Królowa formalnie mogłaby odmówić premierowi prorogacji parlamentu, ale zgodnie ze zwyczajem przychyla się do prośby brytyjskiego premiera, zgodnie z regułą monarchii parlamentarnej, która głosi, że "król panuje, ale nie rządzi" (rex regnat, sed non gubernat).
Obecna sesja brytyjskiego parlamentu trwała wyjątkowo długo, ponieważ rozpoczęła się po wyborach z czerwca 2017 roku - i od tego czasu nie doszło do prorogacji. Na wyjątkową długość sesji zwracał uwagę Johnson uzasadniając swoją decyzję o zawieszeniu parlamentu.

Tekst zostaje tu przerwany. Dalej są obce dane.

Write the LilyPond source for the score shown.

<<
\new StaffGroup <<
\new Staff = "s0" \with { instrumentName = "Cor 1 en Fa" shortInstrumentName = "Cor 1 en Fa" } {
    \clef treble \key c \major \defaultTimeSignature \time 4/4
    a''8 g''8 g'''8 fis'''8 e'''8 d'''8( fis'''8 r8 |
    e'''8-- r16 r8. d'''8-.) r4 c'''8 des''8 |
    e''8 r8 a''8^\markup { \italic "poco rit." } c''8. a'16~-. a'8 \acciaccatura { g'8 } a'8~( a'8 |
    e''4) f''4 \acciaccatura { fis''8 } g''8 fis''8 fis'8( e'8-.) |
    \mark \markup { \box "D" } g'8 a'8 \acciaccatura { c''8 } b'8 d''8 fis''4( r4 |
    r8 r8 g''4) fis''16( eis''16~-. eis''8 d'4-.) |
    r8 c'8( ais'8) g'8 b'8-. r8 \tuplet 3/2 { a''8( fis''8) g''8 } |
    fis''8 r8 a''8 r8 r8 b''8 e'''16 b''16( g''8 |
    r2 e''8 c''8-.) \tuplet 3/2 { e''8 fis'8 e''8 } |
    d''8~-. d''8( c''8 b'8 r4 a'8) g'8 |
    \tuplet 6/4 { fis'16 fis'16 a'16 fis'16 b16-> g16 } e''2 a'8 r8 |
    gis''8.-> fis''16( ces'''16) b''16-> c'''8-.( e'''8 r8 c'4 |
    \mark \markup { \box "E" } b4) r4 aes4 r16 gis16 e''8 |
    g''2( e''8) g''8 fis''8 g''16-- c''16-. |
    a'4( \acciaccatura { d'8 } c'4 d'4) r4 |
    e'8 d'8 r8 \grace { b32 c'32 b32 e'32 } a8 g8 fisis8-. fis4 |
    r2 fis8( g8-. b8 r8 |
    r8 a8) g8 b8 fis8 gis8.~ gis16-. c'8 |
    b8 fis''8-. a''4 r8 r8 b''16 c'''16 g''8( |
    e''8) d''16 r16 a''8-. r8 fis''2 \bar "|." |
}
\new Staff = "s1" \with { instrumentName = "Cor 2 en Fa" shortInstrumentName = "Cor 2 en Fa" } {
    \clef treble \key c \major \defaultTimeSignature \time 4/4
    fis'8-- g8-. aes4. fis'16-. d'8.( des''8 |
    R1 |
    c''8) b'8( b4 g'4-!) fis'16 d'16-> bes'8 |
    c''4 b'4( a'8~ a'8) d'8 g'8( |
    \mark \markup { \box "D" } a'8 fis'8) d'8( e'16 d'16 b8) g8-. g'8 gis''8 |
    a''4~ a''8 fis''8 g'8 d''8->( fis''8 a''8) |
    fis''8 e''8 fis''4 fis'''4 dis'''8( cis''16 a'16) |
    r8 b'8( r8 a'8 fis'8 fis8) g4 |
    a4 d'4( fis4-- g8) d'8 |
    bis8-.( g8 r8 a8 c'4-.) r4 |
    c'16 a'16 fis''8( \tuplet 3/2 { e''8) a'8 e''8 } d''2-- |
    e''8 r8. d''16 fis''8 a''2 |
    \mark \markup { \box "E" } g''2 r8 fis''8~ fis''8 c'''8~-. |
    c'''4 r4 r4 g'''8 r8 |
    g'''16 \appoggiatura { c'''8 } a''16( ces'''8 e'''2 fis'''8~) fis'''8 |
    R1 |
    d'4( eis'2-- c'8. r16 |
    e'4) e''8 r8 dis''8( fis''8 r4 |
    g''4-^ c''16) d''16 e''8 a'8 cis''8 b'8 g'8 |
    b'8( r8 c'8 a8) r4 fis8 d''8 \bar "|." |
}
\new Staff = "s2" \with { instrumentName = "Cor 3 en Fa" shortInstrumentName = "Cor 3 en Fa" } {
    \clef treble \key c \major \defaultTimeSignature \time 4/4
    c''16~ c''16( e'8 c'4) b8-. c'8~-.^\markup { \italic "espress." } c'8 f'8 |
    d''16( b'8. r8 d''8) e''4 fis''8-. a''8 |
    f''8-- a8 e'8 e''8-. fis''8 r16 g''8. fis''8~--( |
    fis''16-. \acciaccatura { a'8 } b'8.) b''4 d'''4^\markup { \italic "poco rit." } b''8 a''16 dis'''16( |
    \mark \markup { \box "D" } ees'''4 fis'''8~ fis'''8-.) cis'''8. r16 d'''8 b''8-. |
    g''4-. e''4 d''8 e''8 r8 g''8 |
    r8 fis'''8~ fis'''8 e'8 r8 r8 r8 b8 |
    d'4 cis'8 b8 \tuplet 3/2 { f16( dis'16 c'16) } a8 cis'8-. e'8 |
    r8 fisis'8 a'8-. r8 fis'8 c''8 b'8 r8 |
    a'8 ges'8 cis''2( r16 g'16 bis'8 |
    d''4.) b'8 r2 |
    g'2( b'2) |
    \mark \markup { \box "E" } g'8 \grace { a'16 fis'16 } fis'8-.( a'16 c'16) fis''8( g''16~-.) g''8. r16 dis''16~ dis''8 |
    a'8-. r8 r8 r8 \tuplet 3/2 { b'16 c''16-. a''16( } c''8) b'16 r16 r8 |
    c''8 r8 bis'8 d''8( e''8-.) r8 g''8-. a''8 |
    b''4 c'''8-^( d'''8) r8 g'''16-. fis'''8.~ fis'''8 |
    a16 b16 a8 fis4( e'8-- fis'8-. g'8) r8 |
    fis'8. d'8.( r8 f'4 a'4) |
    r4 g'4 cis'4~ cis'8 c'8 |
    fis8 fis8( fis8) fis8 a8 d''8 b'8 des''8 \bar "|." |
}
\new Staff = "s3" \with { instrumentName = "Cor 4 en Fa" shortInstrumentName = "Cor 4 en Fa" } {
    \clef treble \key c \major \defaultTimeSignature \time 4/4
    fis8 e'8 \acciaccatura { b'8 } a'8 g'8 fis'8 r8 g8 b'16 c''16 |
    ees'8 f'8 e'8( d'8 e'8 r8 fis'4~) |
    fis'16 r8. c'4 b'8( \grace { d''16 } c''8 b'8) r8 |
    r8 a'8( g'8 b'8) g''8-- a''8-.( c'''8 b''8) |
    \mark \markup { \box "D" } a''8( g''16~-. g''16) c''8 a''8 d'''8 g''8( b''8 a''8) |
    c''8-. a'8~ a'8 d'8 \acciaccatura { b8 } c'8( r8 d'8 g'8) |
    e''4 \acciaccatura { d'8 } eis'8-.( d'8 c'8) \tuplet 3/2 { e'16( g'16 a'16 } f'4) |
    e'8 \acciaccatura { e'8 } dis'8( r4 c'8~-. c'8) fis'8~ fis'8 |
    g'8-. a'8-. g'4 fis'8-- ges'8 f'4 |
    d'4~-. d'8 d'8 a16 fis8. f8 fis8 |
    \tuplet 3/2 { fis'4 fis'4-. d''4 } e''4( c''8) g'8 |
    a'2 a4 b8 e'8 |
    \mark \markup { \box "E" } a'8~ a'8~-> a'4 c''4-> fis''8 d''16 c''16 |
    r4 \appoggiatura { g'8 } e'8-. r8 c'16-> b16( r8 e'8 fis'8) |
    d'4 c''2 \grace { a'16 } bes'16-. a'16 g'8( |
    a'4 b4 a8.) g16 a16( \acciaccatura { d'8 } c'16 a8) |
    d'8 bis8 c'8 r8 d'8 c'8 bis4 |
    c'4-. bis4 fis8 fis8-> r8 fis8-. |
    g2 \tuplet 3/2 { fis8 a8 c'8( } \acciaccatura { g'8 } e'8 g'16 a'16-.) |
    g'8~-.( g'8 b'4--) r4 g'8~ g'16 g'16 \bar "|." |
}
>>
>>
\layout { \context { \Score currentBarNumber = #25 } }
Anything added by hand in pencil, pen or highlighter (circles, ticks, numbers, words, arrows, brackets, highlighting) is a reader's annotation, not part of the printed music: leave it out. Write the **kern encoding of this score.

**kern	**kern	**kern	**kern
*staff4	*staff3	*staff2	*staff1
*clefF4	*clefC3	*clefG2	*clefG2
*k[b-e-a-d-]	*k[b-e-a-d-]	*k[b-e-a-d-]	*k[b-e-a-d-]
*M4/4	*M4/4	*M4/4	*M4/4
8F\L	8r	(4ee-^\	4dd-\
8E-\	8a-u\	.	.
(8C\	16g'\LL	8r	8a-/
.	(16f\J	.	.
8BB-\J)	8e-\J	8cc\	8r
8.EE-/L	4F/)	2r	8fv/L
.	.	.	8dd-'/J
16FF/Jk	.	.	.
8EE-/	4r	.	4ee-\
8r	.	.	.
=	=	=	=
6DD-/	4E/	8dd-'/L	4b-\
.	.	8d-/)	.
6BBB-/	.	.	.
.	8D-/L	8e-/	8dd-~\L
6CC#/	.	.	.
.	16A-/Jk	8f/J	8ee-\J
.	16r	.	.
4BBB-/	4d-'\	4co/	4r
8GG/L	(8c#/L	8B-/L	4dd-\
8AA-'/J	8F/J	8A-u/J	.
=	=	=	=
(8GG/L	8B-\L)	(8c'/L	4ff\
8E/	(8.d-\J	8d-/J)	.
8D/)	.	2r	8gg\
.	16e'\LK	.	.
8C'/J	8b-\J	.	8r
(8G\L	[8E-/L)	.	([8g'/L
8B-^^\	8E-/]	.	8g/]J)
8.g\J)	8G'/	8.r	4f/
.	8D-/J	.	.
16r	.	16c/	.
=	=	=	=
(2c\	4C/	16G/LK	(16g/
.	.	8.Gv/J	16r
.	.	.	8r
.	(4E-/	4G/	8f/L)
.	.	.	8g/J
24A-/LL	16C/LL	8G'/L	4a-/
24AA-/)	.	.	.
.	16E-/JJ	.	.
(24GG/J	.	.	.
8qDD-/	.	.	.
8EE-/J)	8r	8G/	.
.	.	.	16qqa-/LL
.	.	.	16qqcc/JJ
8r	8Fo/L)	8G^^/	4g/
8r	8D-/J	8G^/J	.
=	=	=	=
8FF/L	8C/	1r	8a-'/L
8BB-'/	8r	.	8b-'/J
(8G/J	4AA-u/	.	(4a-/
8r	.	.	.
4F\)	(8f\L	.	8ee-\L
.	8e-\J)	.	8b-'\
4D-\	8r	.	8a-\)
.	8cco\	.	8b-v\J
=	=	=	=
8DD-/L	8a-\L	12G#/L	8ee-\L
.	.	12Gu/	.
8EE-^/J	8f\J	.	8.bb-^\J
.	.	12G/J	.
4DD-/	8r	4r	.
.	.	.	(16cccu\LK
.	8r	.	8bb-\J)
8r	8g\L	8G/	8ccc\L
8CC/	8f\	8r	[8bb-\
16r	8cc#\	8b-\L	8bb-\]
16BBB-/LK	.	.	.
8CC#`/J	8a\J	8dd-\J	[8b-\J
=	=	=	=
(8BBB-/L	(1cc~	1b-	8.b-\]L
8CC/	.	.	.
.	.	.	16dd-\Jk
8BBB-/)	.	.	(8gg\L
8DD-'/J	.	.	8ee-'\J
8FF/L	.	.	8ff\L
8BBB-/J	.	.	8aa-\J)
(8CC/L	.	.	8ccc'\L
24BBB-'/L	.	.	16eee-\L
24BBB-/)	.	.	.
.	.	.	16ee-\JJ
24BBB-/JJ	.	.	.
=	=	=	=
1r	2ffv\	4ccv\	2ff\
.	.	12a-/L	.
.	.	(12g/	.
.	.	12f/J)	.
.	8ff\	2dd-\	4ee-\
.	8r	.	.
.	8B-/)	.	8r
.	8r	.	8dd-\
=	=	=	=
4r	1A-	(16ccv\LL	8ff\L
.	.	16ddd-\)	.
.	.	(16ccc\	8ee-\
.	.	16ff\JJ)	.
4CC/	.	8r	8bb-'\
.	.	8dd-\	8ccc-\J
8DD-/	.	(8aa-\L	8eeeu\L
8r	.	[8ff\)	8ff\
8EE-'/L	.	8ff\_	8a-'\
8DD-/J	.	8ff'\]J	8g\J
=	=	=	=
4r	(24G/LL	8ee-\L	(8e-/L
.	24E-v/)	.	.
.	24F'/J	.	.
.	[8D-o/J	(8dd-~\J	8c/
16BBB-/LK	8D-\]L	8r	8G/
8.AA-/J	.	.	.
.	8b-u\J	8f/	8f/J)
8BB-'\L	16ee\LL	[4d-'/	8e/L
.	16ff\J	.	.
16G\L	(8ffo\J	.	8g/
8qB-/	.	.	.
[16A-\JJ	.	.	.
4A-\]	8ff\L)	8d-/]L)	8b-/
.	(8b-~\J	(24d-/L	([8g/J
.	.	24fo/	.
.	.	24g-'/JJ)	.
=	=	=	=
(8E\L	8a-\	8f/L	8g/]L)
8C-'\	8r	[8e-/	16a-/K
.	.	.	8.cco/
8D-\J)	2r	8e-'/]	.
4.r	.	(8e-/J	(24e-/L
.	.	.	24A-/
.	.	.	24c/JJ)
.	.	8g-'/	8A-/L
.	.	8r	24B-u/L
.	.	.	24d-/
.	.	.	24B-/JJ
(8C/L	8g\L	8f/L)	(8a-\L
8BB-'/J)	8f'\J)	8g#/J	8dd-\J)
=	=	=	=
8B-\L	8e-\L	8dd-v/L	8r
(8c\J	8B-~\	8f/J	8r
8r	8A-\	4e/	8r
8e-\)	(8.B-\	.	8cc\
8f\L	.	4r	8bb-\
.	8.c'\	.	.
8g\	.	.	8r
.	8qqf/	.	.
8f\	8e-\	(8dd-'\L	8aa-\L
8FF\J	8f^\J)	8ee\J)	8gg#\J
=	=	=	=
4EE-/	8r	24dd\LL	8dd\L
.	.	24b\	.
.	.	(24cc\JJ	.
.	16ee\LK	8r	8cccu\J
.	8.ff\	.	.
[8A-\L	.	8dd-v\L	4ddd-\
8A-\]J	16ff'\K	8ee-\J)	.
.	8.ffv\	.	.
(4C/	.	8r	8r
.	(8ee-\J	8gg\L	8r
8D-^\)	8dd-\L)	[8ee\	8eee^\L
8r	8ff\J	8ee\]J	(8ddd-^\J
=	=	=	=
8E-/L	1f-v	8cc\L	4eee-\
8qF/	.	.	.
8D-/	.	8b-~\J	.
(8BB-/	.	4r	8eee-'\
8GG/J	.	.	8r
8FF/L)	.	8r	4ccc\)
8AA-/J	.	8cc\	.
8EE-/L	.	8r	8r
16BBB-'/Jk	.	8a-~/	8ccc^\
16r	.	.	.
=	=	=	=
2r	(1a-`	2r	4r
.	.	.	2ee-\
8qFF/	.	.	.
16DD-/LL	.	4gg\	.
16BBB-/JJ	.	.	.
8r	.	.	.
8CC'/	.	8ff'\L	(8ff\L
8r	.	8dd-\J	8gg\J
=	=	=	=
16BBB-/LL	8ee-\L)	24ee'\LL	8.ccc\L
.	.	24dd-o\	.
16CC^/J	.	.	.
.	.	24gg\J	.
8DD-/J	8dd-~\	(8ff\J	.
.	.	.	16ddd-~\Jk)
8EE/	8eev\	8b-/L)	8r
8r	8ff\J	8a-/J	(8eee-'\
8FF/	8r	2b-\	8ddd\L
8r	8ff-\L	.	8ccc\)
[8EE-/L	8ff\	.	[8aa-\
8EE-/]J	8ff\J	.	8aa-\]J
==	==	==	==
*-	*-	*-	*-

Zawieszenie parlamentu wywołuje obecnie kontrowersje na Wyspach nie dlatego, że jest procedurą niezgodną z przepisami czy zwyczajem, lecz dlatego, że następuje w ważnym dla kraju momencie, na dwa miesiące przed datą brexitu wyznaczoną przez UE na 31 października. Przed prorogacją odbędą się zaledwie dwa posiedzenia Izby Gmin, a następnie zbierze się ona dopiero 14 października, na trzy dni przed szczytem UE, który będzie ostatnią szansą, by po raz kolejny poprosić Brukselę o przełożenie daty brexitu w przypadku, gdyby do tego czasu nie udało się wynegocjować umowy, a krajowi groziłby twardy brexit.